Businesses can still deduct 50 percent of meals for employees when traveling or when discussing business with clients or prospects as long as meals are not lavish or extravagant. In the wake of tax reform, some legal experts maintained that this deduction was also gone based on prior case law that held that “meals” were encompassed in the term “entertainment.” They claimed that since expenses for entertaining clients were no longer deductible then expenses for meals would also not be deductible. At the recent American Bar Association Tax Section held in Washington, the IRS hopefully put this issue to rest by stating that the 50 percent deduction for meals is still in place as long as the meals are not “lavish.”

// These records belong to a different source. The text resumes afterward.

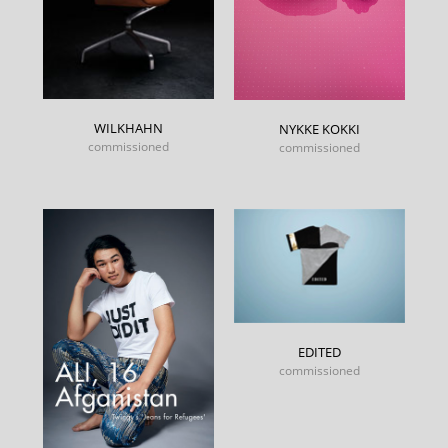
WILKHAHN
NYKKE KOKKI
commissioned
commissioned
EDITED
commissioned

Meals provided through an in-house cafeteria or otherwise for the convenience of the employer (e.g., meals provided for employees working over-time) are 50 percent deductible until 2025. As of 2026, this deduction will be eliminated.
Expenses for holiday parties or similar recreational/social activities for employees are still 100 percent deductible (this rule was not changed by tax reform).
SAF will stay on top of this issue and determine if the IRS guidance (which may come out by late summer) is different from the above which is the consensus of most experts.